Entries supplied Start Marker
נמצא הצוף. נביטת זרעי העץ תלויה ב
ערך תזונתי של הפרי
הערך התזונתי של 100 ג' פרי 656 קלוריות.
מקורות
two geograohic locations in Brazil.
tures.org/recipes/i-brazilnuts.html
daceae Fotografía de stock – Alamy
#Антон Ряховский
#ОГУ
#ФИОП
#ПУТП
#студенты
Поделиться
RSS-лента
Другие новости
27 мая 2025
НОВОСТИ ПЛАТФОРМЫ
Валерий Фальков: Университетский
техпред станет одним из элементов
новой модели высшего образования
Entries supplied End Marker
Reproduce, line by line and without any alteration, the text of every item above.

נמצא הצוף. נביטת זרעי העץ תלויה ב
ערך תזונתי של הפרי
הערך התזונתי של 100 ג' פרי 656 קלוריות.
מקורות
two geograohic locations in Brazil.
tures.org/recipes/i-brazilnuts.html
daceae Fotografía de stock – Alamy
#Антон Ряховский
#ОГУ
#ФИОП
#ПУТП
#студенты
Поделиться
RSS-лента
Другие новости
27 мая 2025
НОВОСТИ ПЛАТФОРМЫ
Валерий Фальков: Университетский
техпред станет одним из элементов
новой модели высшего образования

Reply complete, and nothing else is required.